Jefferson, Main Line Health split their financial partnership
Main Line Health and Thomas Jefferson University Hospitals Inc., the core of the Jefferson Health System since 1995, are separating financially, but will continue working together on patient care and in other areas, executives said Monday.
Main Line Health and Thomas Jefferson University Hospitals Inc., the core of the Jefferson Health System since 1995, are separating financially, but will continue working together on patient care and in other areas, executives said Monday.
As part of the restructuring, Thomas Jefferson University Hospitals in Center City will refinance $325 million in debt. Main Line Health will retain $218 million of debt in the remaining Jefferson Health System shell, which will be renamed.
The academic partnership between Thomas Jefferson University and Main Line Health, where Jefferson medical students get some training, existed independently of Jefferson Health System (JHS) and will continue.
Patient care will not change, officials said. Clinical ties are expected to increase, they said.
The restructuring - coming about six months after Stephen K. Klasko took over as president and chief executive of both Thomas Jefferson University and the parent Thomas Jefferson University Hospitals Inc. - runs counter to what some analysts and consultants see as an inevitable consolidation of hospitals and health systems.
"In order for us to move forward, we have to both be nimble and agile, but also not be constrained by a corporate relationship that in some respects put some limits on what we could do," said Klasko, the first person to head both Thomas Jefferson University and the affiliated Jefferson hospitals since the founding of JHS.
His appointment showed that Thomas Jefferson University and the hospitals were becoming more closely affiliated, but the change was limited by the hospitals' inclusion in JHS, Klasko said.
Jack Lynch, president and CEO of Main Line Health for nine years, said JHS was successful at what it was set up to do: contracting with health insurers, jointly issuing debt, handling professional and general liability insurance, and setting minimum financial standards and quality standards.
But industry observers said the promise was much greater in the 1990s, when JHS was described by founding executives as "the seed of a large regional health-care network." It once included Einstein Health Network and Frankford Health System, now Aria.
JHS met the minimum standards of being a system, such as the legal threshold for negotiating jointly with insurers, said Daniel M. Grauman, president and CEO of DGA Partners, a consulting firm in Bala Cynwyd.
"They had more expansive expectations about what could be. It's very, very hard to do," he said.
Stuart H. Fine, who retired in 2013 after 25 years as CEO of Grand View Hospital and is now an executive in residence at Temple University's Fox School of Business, said the structure of health systems is likely to be very different in the future.
"So I don't believe that this is the end of the consolidation story for Main Line Health, Jefferson, or other providers in our region," he said.

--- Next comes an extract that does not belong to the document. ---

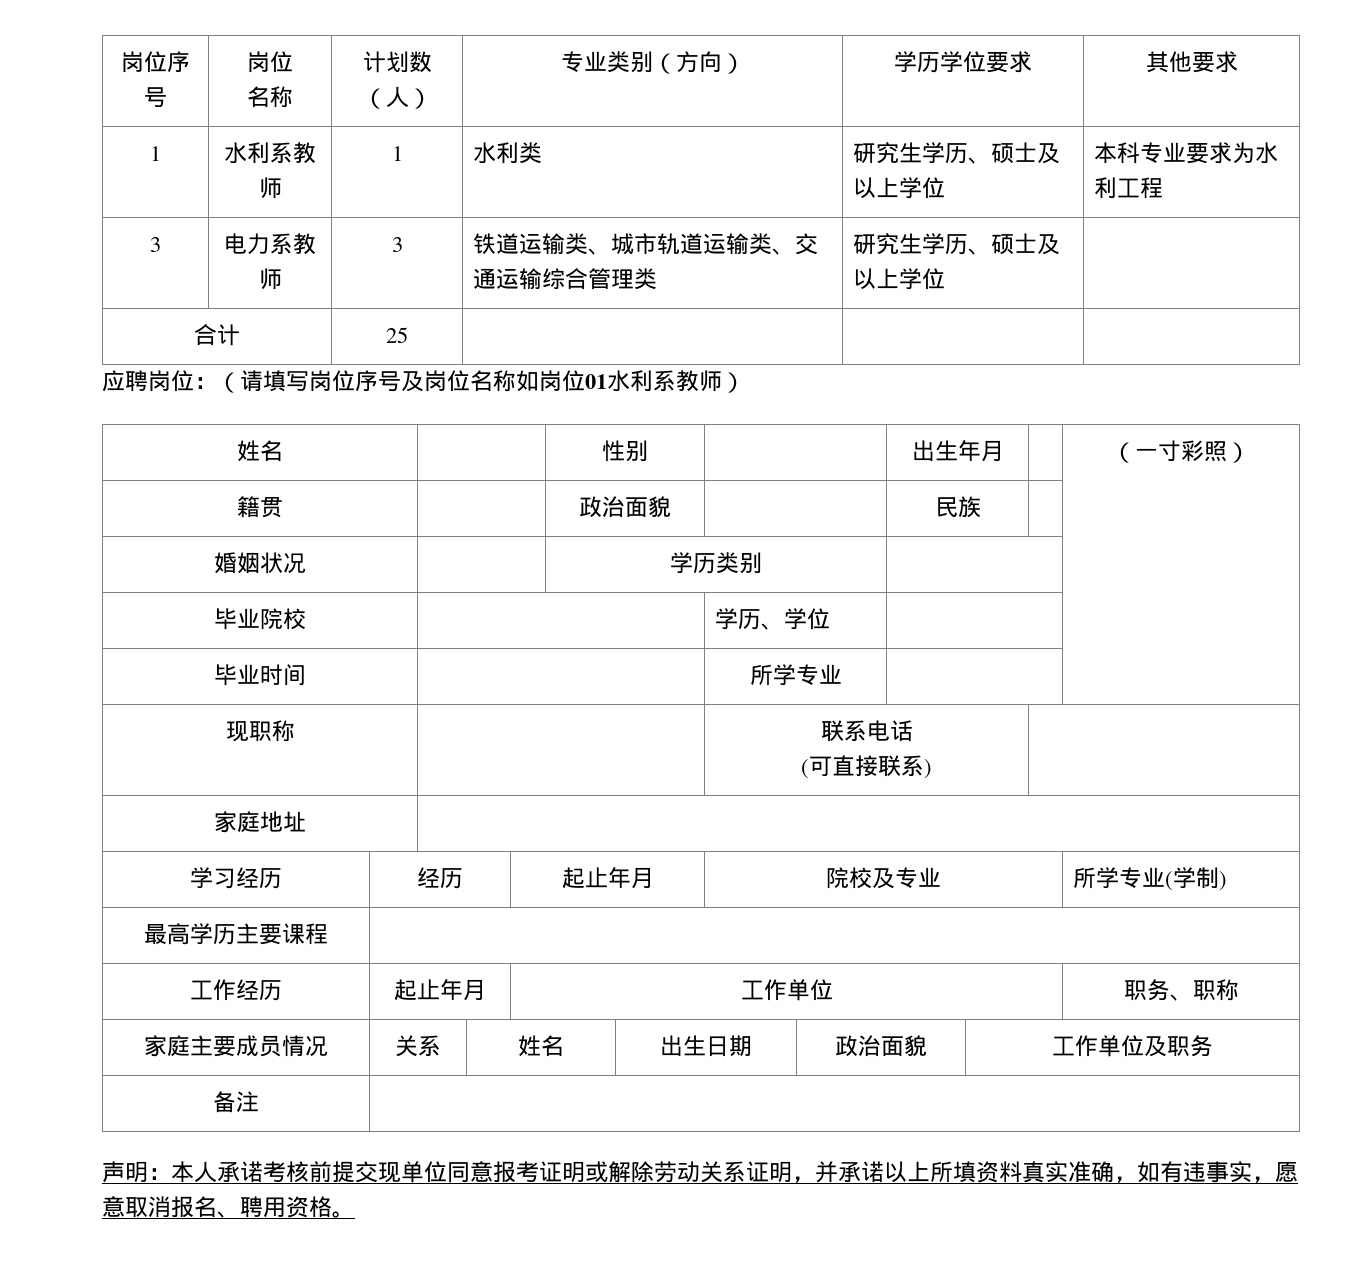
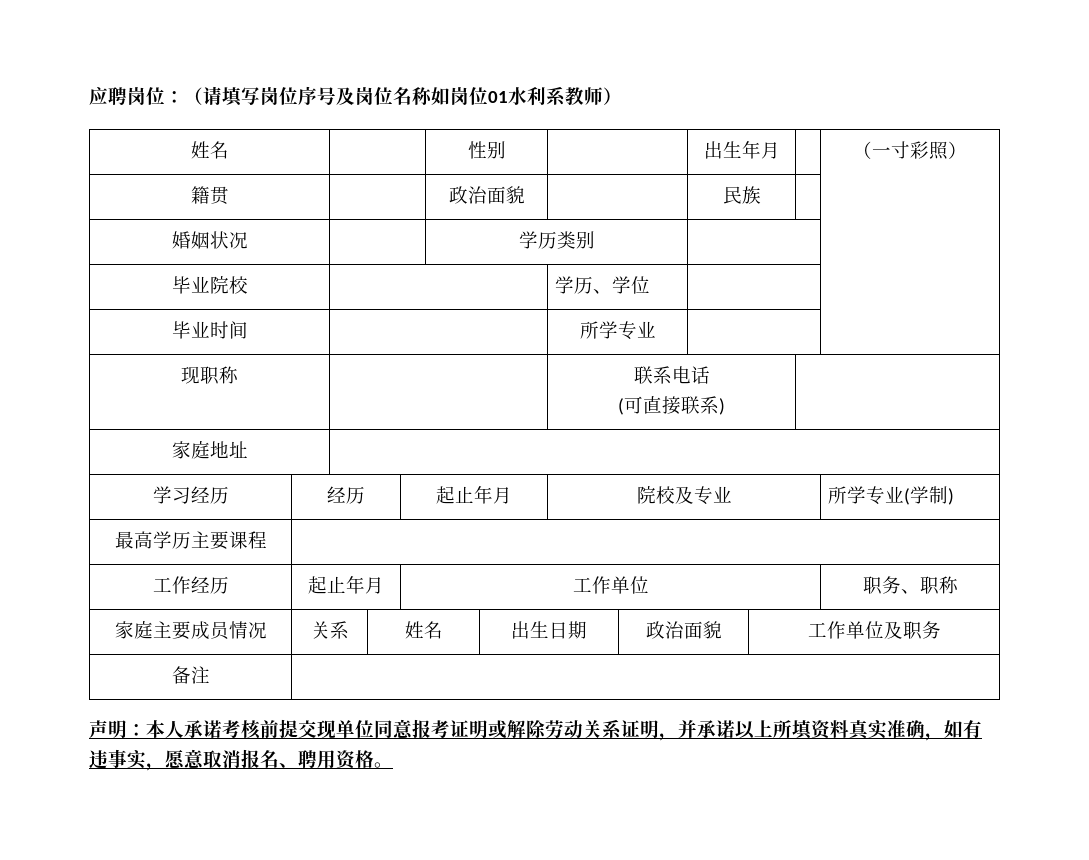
[121,51,190,73] [144,87,167,108] [247,51,293,73] [247,86,293,108] [362,51,432,73] [362,86,432,109] [560,51,745,74] [894,51,1032,73] [1145,51,1238,73] [150,146,161,161] [224,142,316,164] [258,177,282,199] [391,146,403,161] [473,142,543,164] [853,142,1061,164] [853,177,946,199] [1094,142,1279,164] [1094,177,1164,199] [150,237,161,252] [224,233,316,255] [258,268,282,290] [391,237,403,252] [473,233,819,255] [473,268,658,290] [853,233,1061,255] [853,268,946,290] [194,324,240,346] [386,327,408,343] 岗位序号 | 岗位 // 名称 | 计划数（人） | 专业类别（方向） | 学历学位要求 | 其他要求 // 1 | 水利系教师 | 1 | 水利类 | 研究生学历、硕士及以上学位 | 本科专业要求为水利工程 // 3 | 电力系教师 | 3 | 铁道运输类、城市轨道运输类、交通运输综合管理类 | 研究生学历、硕士及以上学位 | // 合计 | 25 | | | // -> (89, 96) none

Klasko and Lynch are enthusiastic about collaborating in an accountable care organization, an independent entity that could ultimately share in the financial risk of insuring patients, that will be spun out.

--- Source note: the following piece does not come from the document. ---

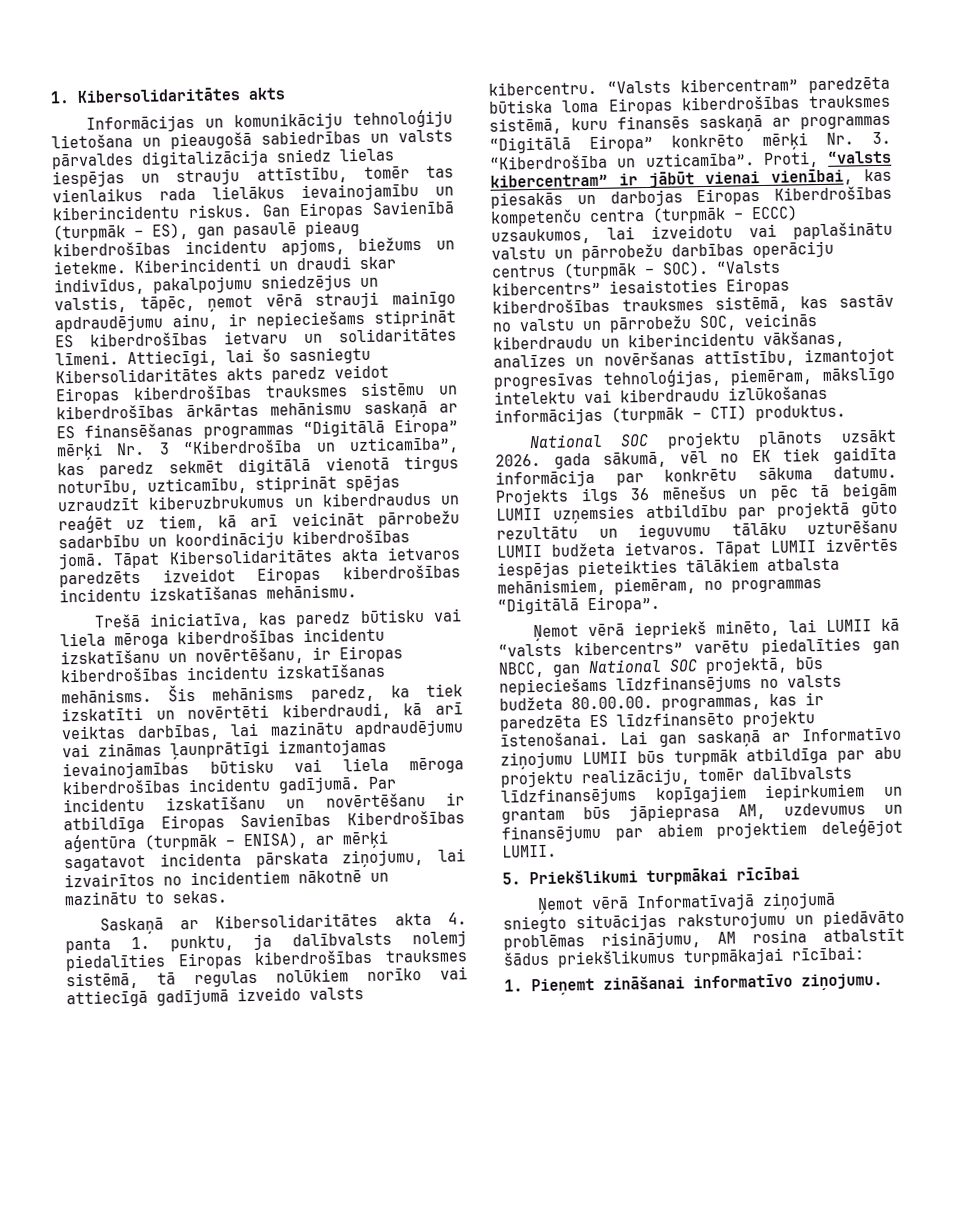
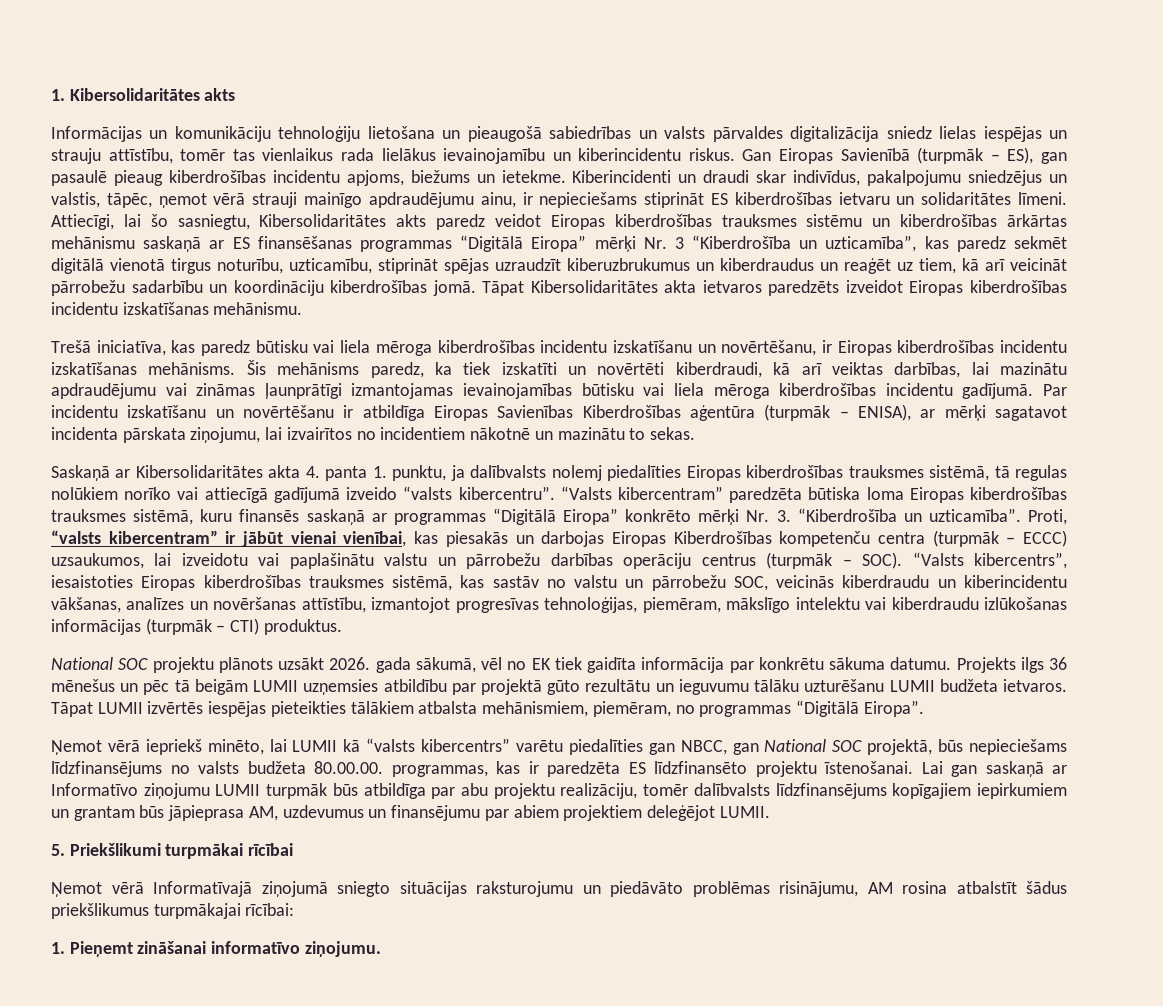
[289,346,371,365] sasniegtu -> [177,214,250,230] sasniegtu,
[309,987,364,1001] [488,80,597,96] valsts kibercentru. -> [403,486,555,500] “valsts kibercentru”.
[492,280,601,296] kibercentrs” -> [974,552,1067,569] kibercentrs”,
[636,748,738,766] būs turpmāk -> [266,783,358,799] turpmāk būs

"The ACO is going to be the entity that we are going to use together to serve a much larger population than either one of us could serve on our own. It's going to be a contracting entity. It's going to be a quality entity," Lynch said.
A malpractice-insurance company also will be spun out and continue.
Jefferson Health System employs 39, Lynch said. Many are likely to find jobs at the other health systems, the ACO, or the insurance company. Those who don't will receive severance, Lynch said.
Magee Rehabilitation Hospital in Philadelphia, a nonvoting member of JHS, said the system's dissolution would not affect its ability to serve patients.